Note that the predictions layer is defined as $\sigma(\text{layer1} \times w2 + b2)$, where $\sigma$ is the sigmoid activation, layer1 is a tensor of nodes for the first hidden dense layer, w2 is a tensor of weights, and b2 is the bias tensor.

from sklearn.model_selection import train_test_split

X = df.iloc[:3000 ,1:24].astype(np.float32).to_numpy()
y = df.iloc[:3000, 24].astype(np.float32).to_numpy()
array([1., 1., 0., ..., 0., 1., 0.], dtype=float32)
borrower_features, test_features, borrower_targets, test_targets = train_test_split(X, 
def model(w1, b1, w2, b2, features=borrower_features):
    # Apply relu activation function to layer 1
    layer1 = tf.keras.activations.relu(tf.matmul(features, w1) + b1)
    # Apply Dropout
    dropout = tf.keras.layers.Dropout(0.25)(layer1)
    return tf.keras.activations.sigmoid(tf.matmul(dropout, w2) + b2)

# Define the loss function
def loss_function(w1, b1, w2, b2, features=borrower_features, targets = borrower_targets):
    predictions = model(w1, b1, w2, b2)
    # Pass targets and predictions to the cross entropy loss
    return tf.keras.losses.binary_crossentropy(targets, predictions)
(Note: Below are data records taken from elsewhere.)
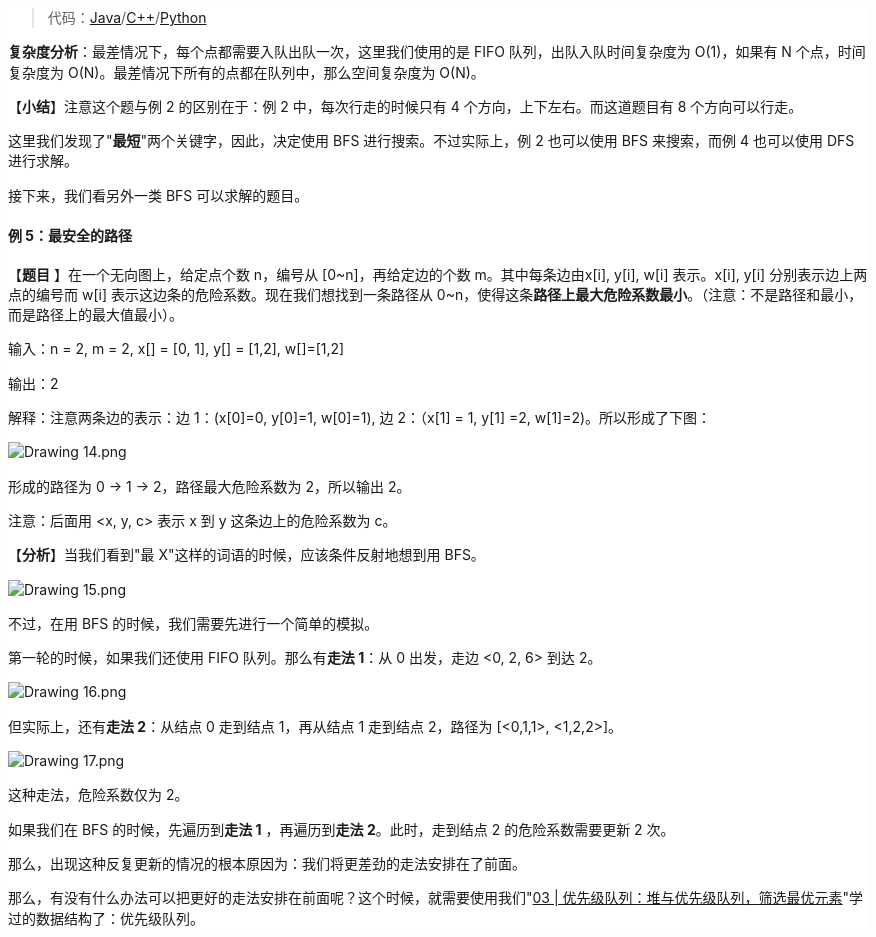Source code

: 
> 代码：[Java](https://github.com/lagoueduCol/Algorithm-Dryad/blob/main/13.DFS.BFS/1091.%E4%BA%8C%E8%BF%9B%E5%88%B6%E7%9F%A9%E9%98%B5%E4%B8%AD%E7%9A%84%E6%9C%80%E7%9F%AD%E8%B7%AF%E5%BE%84.java?fileGuid=xxQTRXtVcqtHK6j8)/[C++](https://github.com/lagoueduCol/Algorithm-Dryad/blob/main/13.DFS.BFS/1091.%E4%BA%8C%E8%BF%9B%E5%88%B6%E7%9F%A9%E9%98%B5%E4%B8%AD%E7%9A%84%E6%9C%80%E7%9F%AD%E8%B7%AF%E5%BE%84.cpp?fileGuid=xxQTRXtVcqtHK6j8)/[Python](https://github.com/lagoueduCol/Algorithm-Dryad/blob/main/13.DFS.BFS/1091.%E4%BA%8C%E8%BF%9B%E5%88%B6%E7%9F%A9%E9%98%B5%E4%B8%AD%E7%9A%84%E6%9C%80%E7%9F%AD%E8%B7%AF%E5%BE%84.py?fileGuid=xxQTRXtVcqtHK6j8)

**复杂度分析**：最差情况下，每个点都需要入队出队一次，这里我们使用的是 FIFO 队列，出队入队时间复杂度为 O(1)，如果有 N 个点，时间复杂度为 O(N)。最差情况下所有的点都在队列中，那么空间复杂度为 O(N)。

【**小结**】注意这个题与例 2 的区别在于：例 2 中，每次行走的时候只有 4 个方向，上下左右。而这道题目有 8 个方向可以行走。

这里我们发现了"**最短**"两个关键字，因此，决定使用 BFS 进行搜索。不过实际上，例 2 也可以使用 BFS 来搜索，而例 4 也可以使用 DFS 进行求解。

接下来，我们看另外一类 BFS 可以求解的题目。

#### 例 5：最安全的路径

【**题目** 】在一个无向图上，给定点个数 n，编号从 \[0\~n\]，再给定边的个数 m。其中每条边由x\[i\], y\[i\], w\[i\] 表示。x\[i\], y\[i\] 分别表示边上两点的编号而 w\[i\] 表示这边条的危险系数。现在我们想找到一条路径从 0\~n，使得这条**路径上最大危险系数最小**。（注意：不是路径和最小，而是路径上的最大值最小）。

输入：n = 2, m = 2, x\[\] = \[0, 1\], y\[\] = \[1,2\], w\[\]=\[1,2\]

输出：2

解释：注意两条边的表示：边 1：(x\[0\]=0, y\[0\]=1, w\[0\]=1), 边 2：（x\[1\] = 1, y\[1\] =2, w\[1\]=2)。所以形成了下图：

<Image alt="Drawing 14.png" src="https://s0.lgstatic.com/i/image6/M01/34/1C/Cgp9HWBwLR6ABiN2AABX1UDDRPI404.png"/>

形成的路径为 0 → 1 → 2，路径最大危险系数为 2，所以输出 2。

注意：后面用 \<x, y, c\> 表示 x 到 y 这条边上的危险系数为 c。

【**分析**】当我们看到"最 X"这样的词语的时候，应该条件反射地想到用 BFS。

<Image alt="Drawing 15.png" src="https://s0.lgstatic.com/i/image6/M01/34/1C/Cgp9HWBwLSaAX_SNAAB80QBZWDQ335.png"/>

不过，在用 BFS 的时候，我们需要先进行一个简单的模拟。

第一轮的时候，如果我们还使用 FIFO 队列。那么有**走法 1**：从 0 出发，走边 \<0, 2, 6\> 到达 2。

<Image alt="Drawing 16.png" src="https://s0.lgstatic.com/i/image6/M01/34/1C/Cgp9HWBwLSyAf36tAACQmcVkKzc136.png"/>

但实际上，还有**走法 2**：从结点 0 走到结点 1，再从结点 1 走到结点 2，路径为 \[\<0,1,1\>, \<1,2,2\>\]。

<Image alt="Drawing 17.png" src="https://s0.lgstatic.com/i/image6/M01/34/24/CioPOWBwLTSAWneeAACOornImaQ886.png"/>

这种走法，危险系数仅为 2。

如果我们在 BFS 的时候，先遍历到**走法 1** ，再遍历到**走法 2**。此时，走到结点 2 的危险系数需要更新 2 次。

那么，出现这种反复更新的情况的根本原因为：我们将更差劲的走法安排在了前面。

那么，有没有什么办法可以把更好的走法安排在前面呢？这个时候，就需要使用我们"[03 \| 优先级队列：堆与优先级队列，筛选最优元素](https://kaiwu.lagou.com/course/courseInfo.htm?courseId=685#/detail/pc?id=6692&fileGuid=xxQTRXtVcqtHK6j8)"学过的数据结构了：优先级队列。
Training neural networks with TensorFlow

In the previous exercise, you defined a model, model(w1, b1, w2, b2, features), and a loss function, loss_function(w1, b1, w2, b2, features, targets), both of which are available to you in this exercise. You will now train the model and then evaluate its performance by predicting default outcomes in a test set, which consists of test_features and test_targets and is available to you. The trainable variables are w1, b1, w2, and b2.

opt = tf.keras.optimizers.Adam(learning_rate=0.1, beta_1=0.9, beta_2=0.999, amsgrad=False)
from sklearn.metrics import confusion_matrix

# Train the model
for j in range(1000):
    # Complete the optimizer
    opt.minimize(lambda: loss_function(w1, b1, w2, b2), var_list=[w1, b1, w2, b2])
# Make predictions with model
model_predictions = model(w1, b1, w2, b2, test_features)

# Construct the confusion matrix
confusion_matrix(test_targets.reshape(-1, 1), model_predictions)
array([[575,   8],
       [166,   1]])

Additional : Plot heatmap

import seaborn as sns

def confusion_matrix_plot(default, model_predictions):
    df = pd.DataFrame(np.hstack([default, model_predictions.numpy() > 0.5]),
                      columns = ['Actual','Predicted'])
    confusion_matrix = pd.crosstab(df['Actual'], df['Predicted'], 
                                   rownames=['Actual'], colnames=['Predicted'])
    sns.heatmap(confusion_matrix, cmap="Greys", fmt="d", annot=True, cbar=False)
confusion_matrix_plot(test_targets.reshape(-1, 1), model_predictions)

The diagram shown is called a "confusion matrix." The diagonal elements show the number of correct predictions. The off-diagonal elements show the number of incorrect predictions. We can see that the model performs reasonably-well, but does so by overpredicting non-default. This suggests that we may need to train longer, tune the model's hyperparameters, or change the model's architecture.